Provided entries:
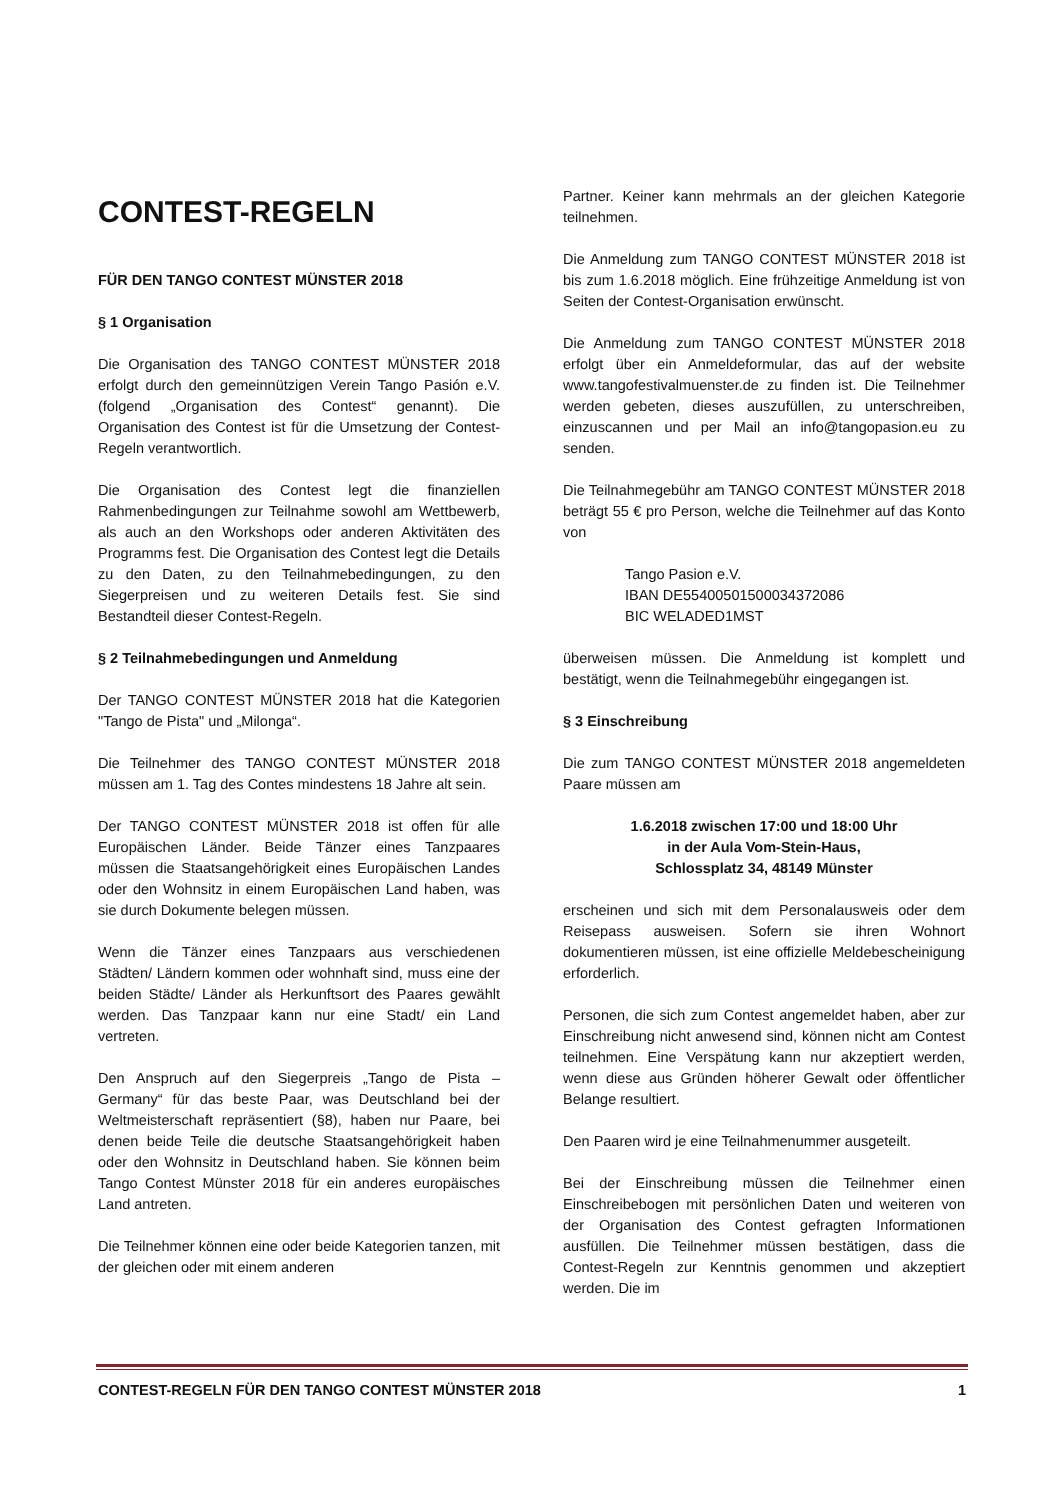CONTEST-REGELN
FÜR DEN TANGO CONTEST MÜNSTER 2018
§ 1 Organisation
Die Organisation des TANGO CONTEST MÜNSTER 2018 erfolgt durch den gemeinnützigen Verein Tango Pasión e.V. (folgend „Organisation des Contest“ genannt). Die Organisation des Contest ist für die Umsetzung der Contest-Regeln verantwortlich.
Die Organisation des Contest legt die finanziellen Rahmenbedingungen zur Teilnahme sowohl am Wettbewerb, als auch an den Workshops oder anderen Aktivitäten des Programms fest. Die Organisation des Contest legt die Details zu den Daten, zu den Teilnahmebedingungen, zu den Siegerpreisen und zu weiteren Details fest. Sie sind Bestandteil dieser Contest-Regeln.
§ 2 Teilnahmebedingungen und Anmeldung
Der TANGO CONTEST MÜNSTER 2018 hat die Kategorien "Tango de Pista" und „Milonga“.
Die Teilnehmer des TANGO CONTEST MÜNSTER 2018 müssen am 1. Tag des Contes mindestens 18 Jahre alt sein.
Der TANGO CONTEST MÜNSTER 2018 ist offen für alle Europäischen Länder. Beide Tänzer eines Tanzpaares müssen die Staatsangehörigkeit eines Europäischen Landes oder den Wohnsitz in einem Europäischen Land haben, was sie durch Dokumente belegen müssen.
Wenn die Tänzer eines Tanzpaars aus verschiedenen Städten/ Ländern kommen oder wohnhaft sind, muss eine der beiden Städte/ Länder als Herkunftsort des Paares gewählt werden. Das Tanzpaar kann nur eine Stadt/ ein Land vertreten.
Den Anspruch auf den Siegerpreis „Tango de Pista – Germany“ für das beste Paar, was Deutschland bei der Weltmeisterschaft repräsentiert (§8), haben nur Paare, bei denen beide Teile die deutsche Staatsangehörigkeit haben oder den Wohnsitz in Deutschland haben. Sie können beim Tango Contest Münster 2018 für ein anderes europäisches Land antreten.
Die Teilnehmer können eine oder beide Kategorien tanzen, mit der gleichen oder mit einem anderen
Partner. Keiner kann mehrmals an der gleichen Kategorie teilnehmen.
Die Anmeldung zum TANGO CONTEST MÜNSTER 2018 ist bis zum 1.6.2018 möglich. Eine frühzeitige Anmeldung ist von Seiten der Contest-Organisation erwünscht.
Die Anmeldung zum TANGO CONTEST MÜNSTER 2018 erfolgt über ein Anmeldeformular, das auf der website www.tangofestivalmuenster.de zu finden ist. Die Teilnehmer werden gebeten, dieses auszufüllen, zu unterschreiben, einzuscannen und per Mail an info@tangopasion.eu zu senden.
Die Teilnahmegebühr am TANGO CONTEST MÜNSTER 2018 beträgt 55 € pro Person, welche die Teilnehmer auf das Konto von
Tango Pasion e.V.
IBAN DE55400501500034372086
BIC WELADED1MST
überweisen müssen. Die Anmeldung ist komplett und bestätigt, wenn die Teilnahmegebühr eingegangen ist.
§ 3 Einschreibung
Die zum TANGO CONTEST MÜNSTER 2018 angemeldeten Paare müssen am
1.6.2018 zwischen 17:00 und 18:00 Uhr
in der Aula Vom-Stein-Haus,
Schlossplatz 34, 48149 Münster
erscheinen und sich mit dem Personalausweis oder dem Reisepass ausweisen. Sofern sie ihren Wohnort dokumentieren müssen, ist eine offizielle Meldebescheinigung erforderlich.
Personen, die sich zum Contest angemeldet haben, aber zur Einschreibung nicht anwesend sind, können nicht am Contest teilnehmen. Eine Verspätung kann nur akzeptiert werden, wenn diese aus Gründen höherer Gewalt oder öffentlicher Belange resultiert.
Den Paaren wird je eine Teilnahmenummer ausgeteilt.
Bei der Einschreibung müssen die Teilnehmer einen Einschreibebogen mit persönlichen Daten und weiteren von der Organisation des Contest gefragten Informationen ausfüllen. Die Teilnehmer müssen bestätigen, dass die Contest-Regeln zur Kenntnis genommen und akzeptiert werden. Die im
CONTEST-REGELN FÜR DEN TANGO CONTEST MÜNSTER 2018 1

Task description: Once you reach the line that contains "Personen, die sich", print it and every line after it exactly as written, stopping at the last line of the records and adding nothing.

Response area:
Personen, die sich zum Contest angemeldet haben, aber zur Einschreibung nicht anwesend sind, können nicht am Contest teilnehmen. Eine Verspätung kann nur akzeptiert werden, wenn diese aus Gründen höherer Gewalt oder öffentlicher Belange resultiert.
Den Paaren wird je eine Teilnahmenummer ausgeteilt.
Bei der Einschreibung müssen die Teilnehmer einen Einschreibebogen mit persönlichen Daten und weiteren von der Organisation des Contest gefragten Informationen ausfüllen. Die Teilnehmer müssen bestätigen, dass die Contest-Regeln zur Kenntnis genommen und akzeptiert werden. Die im
CONTEST-REGELN FÜR DEN TANGO CONTEST MÜNSTER 2018 1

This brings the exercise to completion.